- Stored items
=== Begin Enclosure ===
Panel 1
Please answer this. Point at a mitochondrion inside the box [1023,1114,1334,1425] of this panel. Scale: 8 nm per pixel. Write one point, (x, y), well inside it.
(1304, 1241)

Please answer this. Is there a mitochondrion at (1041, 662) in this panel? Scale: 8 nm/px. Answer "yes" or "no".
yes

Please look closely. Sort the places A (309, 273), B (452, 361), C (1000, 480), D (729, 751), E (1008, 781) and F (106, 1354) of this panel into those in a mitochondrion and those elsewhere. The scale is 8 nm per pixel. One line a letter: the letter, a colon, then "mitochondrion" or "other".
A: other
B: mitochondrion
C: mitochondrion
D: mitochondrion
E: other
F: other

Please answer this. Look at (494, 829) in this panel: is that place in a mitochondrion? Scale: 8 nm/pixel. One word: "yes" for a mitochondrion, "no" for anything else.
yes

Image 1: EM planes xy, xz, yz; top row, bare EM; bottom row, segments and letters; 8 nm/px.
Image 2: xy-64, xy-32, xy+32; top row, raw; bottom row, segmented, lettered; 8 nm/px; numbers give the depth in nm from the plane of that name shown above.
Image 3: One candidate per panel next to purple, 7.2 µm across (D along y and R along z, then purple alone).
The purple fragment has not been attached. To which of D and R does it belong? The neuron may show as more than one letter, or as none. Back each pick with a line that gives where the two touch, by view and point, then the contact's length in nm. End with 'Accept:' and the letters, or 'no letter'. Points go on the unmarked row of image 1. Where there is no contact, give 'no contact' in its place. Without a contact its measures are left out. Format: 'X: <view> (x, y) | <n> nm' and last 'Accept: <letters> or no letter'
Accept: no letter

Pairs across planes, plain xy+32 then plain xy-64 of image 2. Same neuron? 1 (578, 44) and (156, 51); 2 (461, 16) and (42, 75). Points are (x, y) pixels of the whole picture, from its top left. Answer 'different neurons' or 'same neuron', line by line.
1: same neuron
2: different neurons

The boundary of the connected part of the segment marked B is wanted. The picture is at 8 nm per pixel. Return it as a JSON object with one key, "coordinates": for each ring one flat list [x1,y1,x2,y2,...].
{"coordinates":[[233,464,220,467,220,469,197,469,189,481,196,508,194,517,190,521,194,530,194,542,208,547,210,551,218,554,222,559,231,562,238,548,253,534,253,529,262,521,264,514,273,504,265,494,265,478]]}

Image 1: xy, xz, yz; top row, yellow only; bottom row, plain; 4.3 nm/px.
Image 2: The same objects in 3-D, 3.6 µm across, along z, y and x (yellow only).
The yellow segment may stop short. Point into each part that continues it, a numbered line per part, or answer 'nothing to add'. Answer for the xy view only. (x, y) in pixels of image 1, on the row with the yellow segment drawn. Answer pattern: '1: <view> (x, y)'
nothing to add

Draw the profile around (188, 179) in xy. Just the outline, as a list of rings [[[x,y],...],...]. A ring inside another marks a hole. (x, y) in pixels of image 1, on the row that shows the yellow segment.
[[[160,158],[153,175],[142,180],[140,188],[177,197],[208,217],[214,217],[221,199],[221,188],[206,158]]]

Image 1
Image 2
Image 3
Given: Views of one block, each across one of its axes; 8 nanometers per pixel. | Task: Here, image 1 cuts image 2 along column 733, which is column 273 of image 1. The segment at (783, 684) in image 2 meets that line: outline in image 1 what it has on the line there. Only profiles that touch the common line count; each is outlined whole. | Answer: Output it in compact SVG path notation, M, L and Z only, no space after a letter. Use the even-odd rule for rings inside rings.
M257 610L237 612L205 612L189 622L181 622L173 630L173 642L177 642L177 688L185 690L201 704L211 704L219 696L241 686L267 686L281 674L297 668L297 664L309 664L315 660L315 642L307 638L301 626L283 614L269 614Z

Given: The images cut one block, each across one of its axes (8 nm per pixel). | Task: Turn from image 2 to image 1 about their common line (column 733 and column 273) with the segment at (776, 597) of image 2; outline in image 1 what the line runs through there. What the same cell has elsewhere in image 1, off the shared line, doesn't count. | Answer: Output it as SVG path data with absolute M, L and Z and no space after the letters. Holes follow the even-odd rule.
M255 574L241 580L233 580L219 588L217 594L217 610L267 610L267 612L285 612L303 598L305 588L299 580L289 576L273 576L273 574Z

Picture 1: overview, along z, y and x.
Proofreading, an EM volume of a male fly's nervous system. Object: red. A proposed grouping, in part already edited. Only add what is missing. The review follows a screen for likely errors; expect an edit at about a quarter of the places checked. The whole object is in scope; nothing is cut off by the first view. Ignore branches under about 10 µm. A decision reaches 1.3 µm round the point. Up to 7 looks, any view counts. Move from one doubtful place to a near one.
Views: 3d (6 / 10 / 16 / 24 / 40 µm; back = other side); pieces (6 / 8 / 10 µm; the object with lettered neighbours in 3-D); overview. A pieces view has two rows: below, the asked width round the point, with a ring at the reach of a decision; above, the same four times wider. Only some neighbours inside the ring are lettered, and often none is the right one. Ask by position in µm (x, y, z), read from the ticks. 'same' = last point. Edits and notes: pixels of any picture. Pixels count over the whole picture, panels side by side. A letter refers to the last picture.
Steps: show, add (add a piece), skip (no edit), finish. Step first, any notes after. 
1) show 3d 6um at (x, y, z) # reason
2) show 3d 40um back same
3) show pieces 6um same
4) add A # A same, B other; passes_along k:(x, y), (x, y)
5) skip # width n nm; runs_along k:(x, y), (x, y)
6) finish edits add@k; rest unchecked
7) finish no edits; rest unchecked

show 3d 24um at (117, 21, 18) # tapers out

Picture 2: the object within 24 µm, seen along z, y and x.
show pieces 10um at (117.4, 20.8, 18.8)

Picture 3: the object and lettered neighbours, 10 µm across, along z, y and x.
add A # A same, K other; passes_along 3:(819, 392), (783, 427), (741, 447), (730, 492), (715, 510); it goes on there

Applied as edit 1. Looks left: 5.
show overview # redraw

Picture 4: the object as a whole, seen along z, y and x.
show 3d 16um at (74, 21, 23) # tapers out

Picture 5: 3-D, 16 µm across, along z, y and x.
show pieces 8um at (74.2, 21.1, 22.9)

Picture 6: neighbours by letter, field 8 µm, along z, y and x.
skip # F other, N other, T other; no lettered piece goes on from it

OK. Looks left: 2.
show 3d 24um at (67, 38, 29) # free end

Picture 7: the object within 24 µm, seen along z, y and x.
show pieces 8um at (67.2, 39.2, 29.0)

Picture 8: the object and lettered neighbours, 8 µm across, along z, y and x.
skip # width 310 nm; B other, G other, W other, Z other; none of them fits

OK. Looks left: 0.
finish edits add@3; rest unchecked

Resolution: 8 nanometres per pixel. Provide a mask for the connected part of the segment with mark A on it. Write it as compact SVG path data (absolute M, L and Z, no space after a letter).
=== End Enclosure ===
- YOUR TASK
In the records above, find each line that mentions the word "bottom", and copy it.

- RESPONSE
Image 1: EM planes xy, xz, yz; top row, bare EM; bottom row, segments and letters; 8 nm/px.
Image 2: xy-64, xy-32, xy+32; top row, raw; bottom row, segmented, lettered; 8 nm/px; numbers give the depth in nm from the plane of that name shown above.
Image 1: xy, xz, yz; top row, yellow only; bottom row, plain; 4.3 nm/px.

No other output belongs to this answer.